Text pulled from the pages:
━━━━━━

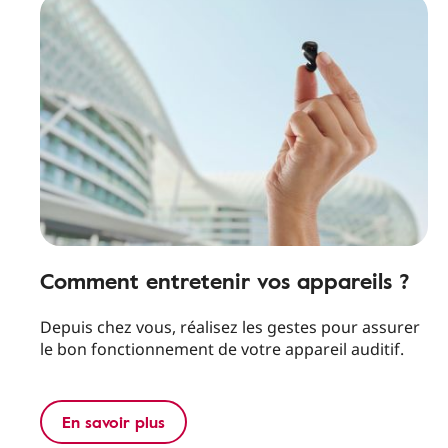
Comment entretenir vos appareils ?
Depuis chez vous, réalisez les gestes pour assurer
le bon fonctionnement de votre appareil auditif.
En savoir plus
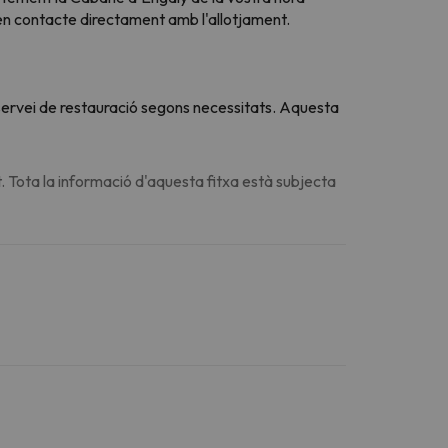
 en contacte directament amb l'allotjament.
u servei de restauració segons necessitats. Aquesta
. Tota la informació d'aquesta fitxa està subjecta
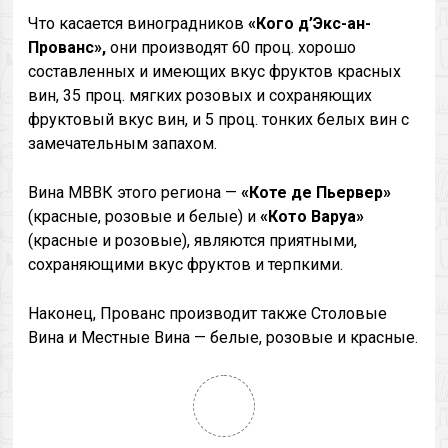
Что касается виноградников
«Кого д’Экс-ан-
Прованс»,
они производят 60 проц. хорошо
составленных и имеющих вкус фруктов красных
вин, 35 проц. мягких розовых и сохраняющих
фруктовый вкус вин, и 5 проц. тонких белых вин с
замечательным запахом.
Вина МВВК этого региона —
«Коте де Пьервер»
(красные, розовые и белые) и
«Кото Варуа»
(красные и розовые), являются приятными,
сохраняющими вкус фруктов и терпкими.
Наконец, Прованс производит также Столовые
Вина и Местные Вина — белые, розовые и красные.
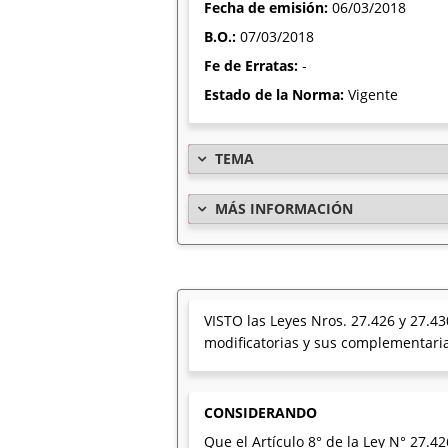
Fecha de emisión:
06/03/2018
B.O.:
07/03/2018
Fe de Erratas:
-
Estado de la Norma:
Vigente
TEMA
MÁS INFORMACIÓN
VISTO las Leyes Nros. 27.426 y 27.43
modificatorias y sus complementaria
CONSIDERANDO
Que el Artículo 8° de la Ley N° 27.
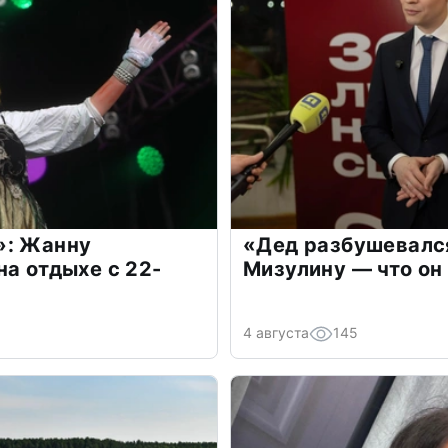
»: Жанну
«Дед разбушевалс
на отдыхе с 22-
Мизулину — что он
4 августа
145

━━━━━━

→ What is being asked: In the rows above, substitute "Provence" for every "Прованс" and write out all their text again with nothing else changed. Leave the pictures out.

→ Answer to the exercise:
Comment entretenir vos appareils ?
Depuis chez vous, réalisez les gestes pour assurer
le bon fonctionnement de votre appareil auditif.
En savoir plus
 en contacte directament amb l'allotjament.
u servei de restauració segons necessitats. Aquesta
. Tota la informació d'aquesta fitxa està subjecta
Что касается виноградников
«Кого д’Экс-ан-
Provence»,
они производят 60 проц. хорошо
составленных и имеющих вкус фруктов красных
вин, 35 проц. мягких розовых и сохраняющих
фруктовый вкус вин, и 5 проц. тонких белых вин с
замечательным запахом.
Вина МВВК этого региона —
«Коте де Пьервер»
(красные, розовые и белые) и
«Кото Варуа»
(красные и розовые), являются приятными,
сохраняющими вкус фруктов и терпкими.
Наконец, Provence производит также Столовые
Вина и Местные Вина — белые, розовые и красные.
Fecha de emisión:
06/03/2018
B.O.:
07/03/2018
Fe de Erratas:
-
Estado de la Norma:
Vigente
TEMA
MÁS INFORMACIÓN
VISTO las Leyes Nros. 27.426 y 27.43
modificatorias y sus complementaria
CONSIDERANDO
Que el Artículo 8° de la Ley N° 27.
»: Жанну
«Дед разбушевалс
на отдыхе с 22-
Мизулину — что он
4 августа
145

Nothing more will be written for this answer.